Preparing for new growth at Imbolc
The start of February is upon us and on the Wheel of the Year, we have reached the Celtic festival of Imbolc today in the Northern Hemisphere. We now move into the last phase of Winter that will take us to Spring and new growth and I have seen, heard and felt small but ever so delightful signs that the Earth is waking up from its Winter sleep. The first snowdrops are popping up on the green grassy banks along our lane and I have spotted the first wild primrose in bloom in the garden; there are fresh shoots on the honeysuckle climber; birds are beginning to sing earlier in the morning; hens are laying eggs again; days are visibly longer… Have you noticed the subtle shift towards Springtime?

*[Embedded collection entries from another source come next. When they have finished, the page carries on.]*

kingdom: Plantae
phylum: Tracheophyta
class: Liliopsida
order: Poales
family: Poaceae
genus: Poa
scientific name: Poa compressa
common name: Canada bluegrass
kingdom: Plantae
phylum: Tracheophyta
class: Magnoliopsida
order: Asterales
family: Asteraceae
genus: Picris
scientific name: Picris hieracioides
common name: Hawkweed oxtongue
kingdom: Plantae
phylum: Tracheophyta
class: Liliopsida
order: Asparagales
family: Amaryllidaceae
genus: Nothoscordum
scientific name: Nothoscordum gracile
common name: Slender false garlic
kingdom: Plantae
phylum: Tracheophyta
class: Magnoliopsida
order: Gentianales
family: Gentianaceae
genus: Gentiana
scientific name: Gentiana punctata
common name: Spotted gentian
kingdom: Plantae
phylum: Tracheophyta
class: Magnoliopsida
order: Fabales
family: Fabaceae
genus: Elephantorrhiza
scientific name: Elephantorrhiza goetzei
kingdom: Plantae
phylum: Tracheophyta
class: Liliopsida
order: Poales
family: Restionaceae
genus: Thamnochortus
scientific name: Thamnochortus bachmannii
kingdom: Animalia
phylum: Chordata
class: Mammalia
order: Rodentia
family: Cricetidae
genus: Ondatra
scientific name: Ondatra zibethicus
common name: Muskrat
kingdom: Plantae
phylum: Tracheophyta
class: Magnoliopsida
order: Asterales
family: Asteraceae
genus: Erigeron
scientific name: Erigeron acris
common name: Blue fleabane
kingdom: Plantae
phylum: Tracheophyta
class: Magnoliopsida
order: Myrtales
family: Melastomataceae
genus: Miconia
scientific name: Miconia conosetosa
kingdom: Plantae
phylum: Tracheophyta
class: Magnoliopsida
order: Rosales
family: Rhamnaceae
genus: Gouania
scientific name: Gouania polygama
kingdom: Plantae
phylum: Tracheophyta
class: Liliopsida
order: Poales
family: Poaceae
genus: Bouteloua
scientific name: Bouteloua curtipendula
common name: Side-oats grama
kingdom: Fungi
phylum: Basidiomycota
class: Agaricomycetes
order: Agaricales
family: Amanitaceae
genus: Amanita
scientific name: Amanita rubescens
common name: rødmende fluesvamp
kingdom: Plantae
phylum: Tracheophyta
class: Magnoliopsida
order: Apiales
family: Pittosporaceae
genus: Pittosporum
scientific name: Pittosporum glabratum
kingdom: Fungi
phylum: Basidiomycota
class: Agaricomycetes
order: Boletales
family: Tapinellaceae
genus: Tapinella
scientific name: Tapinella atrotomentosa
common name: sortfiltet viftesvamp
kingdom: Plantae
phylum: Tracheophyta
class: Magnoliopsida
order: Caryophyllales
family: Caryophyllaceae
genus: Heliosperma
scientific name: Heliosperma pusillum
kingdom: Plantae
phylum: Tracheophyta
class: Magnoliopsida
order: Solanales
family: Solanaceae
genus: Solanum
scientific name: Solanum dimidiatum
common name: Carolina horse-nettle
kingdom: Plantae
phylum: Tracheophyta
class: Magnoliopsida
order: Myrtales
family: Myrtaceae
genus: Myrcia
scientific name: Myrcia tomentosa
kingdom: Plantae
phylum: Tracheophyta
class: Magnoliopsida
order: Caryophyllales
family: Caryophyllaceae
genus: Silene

As we move closer to Spring, now is a good time to prepare and make space for new beginnings by letting go of the past and looking to the future. This phase on the Wheel of the Year offers us the last opportunity to shed what is no longer needed so we can get ready for new growth this Imbolc without the burden of what does not serve us well any more or what we may have outgrown.
As usual, I like to take guidance from nature and gardening tasks often have plenty to teach me. Out in the garden, we have done a lot of pruning these past couple of weeks, relieving fruit trees and other shrubs or bushes of old, dead or diseased material so they can put all their energy into new growing and fruiting. This created an enormous pile of woody material to discard (a lot of the shrubs hadn’t been pruned for a few years)! We could have lit a bonfire or shredded it all but there was a lot of it and our compost bays are currently full so we had no need for more wood chip. Instead, we constructed a dead hedge, which is much more beneficial to the land.
We put some wooden upright posts in the ground, re-used fence posts and tree stakes, then simply layered all the pruned twigs and branches between the posts which hold it all together in a neat hedge shape. It screens off an inaccessible bit of wilderness and it will be a fantastic habitat for wildlife. Some of the stems we cut down are hollow, which will be ideal for solitary bees and other insects. It wasn’t long before I saw a robin survey the area too, perhaps to check for nest building suitability?
I plan to make a border in front of the dead hedge for some shrubs to give us Winter colour in that bit of the garden that, later in the season, is under the shade of the huge sycamore tree. I want to grow some Winter / Spring flowering clematis to climb up it too. With a mixture of greens, browns and reds, the hedge looks really lovely right now. We will just keep adding more prunings and dead material as we continue tidying up before the Spring. The level will go down over time as the material decays and we can just add more on top so it will become a permanent multi-functional feature in the garden as well as a home to several species of mammals, insects and birds.
As I was layering the material down to create the hedge, it struck me that it was a good image for the inner tidying we can do before Springtime to make space for new plans to grow and develop over the Spring and Summer seasons. The past can hinder our growth as we move forwards and it is important to let things go so they don’t burden us. I used building the dead hedge in the garden, laying each branch and twig down, as a therapeutic opportunity to put some things to bed, metaphorically. I have been aware of some fear within me that I do not want to be carrying any more, residual fear from the uncertainties and challenges of the last two years in a pandemic and I laid them down with the dead twigs. It was both a good workout for the body and a transformative exercise for the mind. The physical hedge will become a representation of what I have – or at least intended to – let go of. I like the idea that it is now serving a new purpose rather than vanished in flames in a bonfire. Creating a personal ritual around letting go can be a very powerful way to unburden ourselves of what we no longer need… a grudge we may have held onto for longer than is healthy, a troublesome behaviour that takes us away from our values but which we keep on doing, a fear that holds us back from realising our potential… Imbolc is the time to examine our life, prepare for new growth and discover what inner clearing Spring is calling for. My preferred way is to do this in mindfulness, out in nature, and I feel incredibly lucky that life on our smallholding provides the perfect environment for this.
It’s a New Moon today, (this post was written in 2022), so we can use the clearing energy of the new lunar cycle to support our deep clean and set our intentions for the next few weeks to the Spring Equinox. The darkness of the invisible moon, as it begins its new cycle, makes it easier for us to reflect and explore our depths in order to find what matters. We can then set intentions to align ourselves with what is important to us for improved wellbeing and a stronger sense of self.
At Imbolc, new growth means the colours and flavours of Spring are slowly but steadily seeping into Winter and diluting the harshness of the cold and dark season. Are you ready to receive them?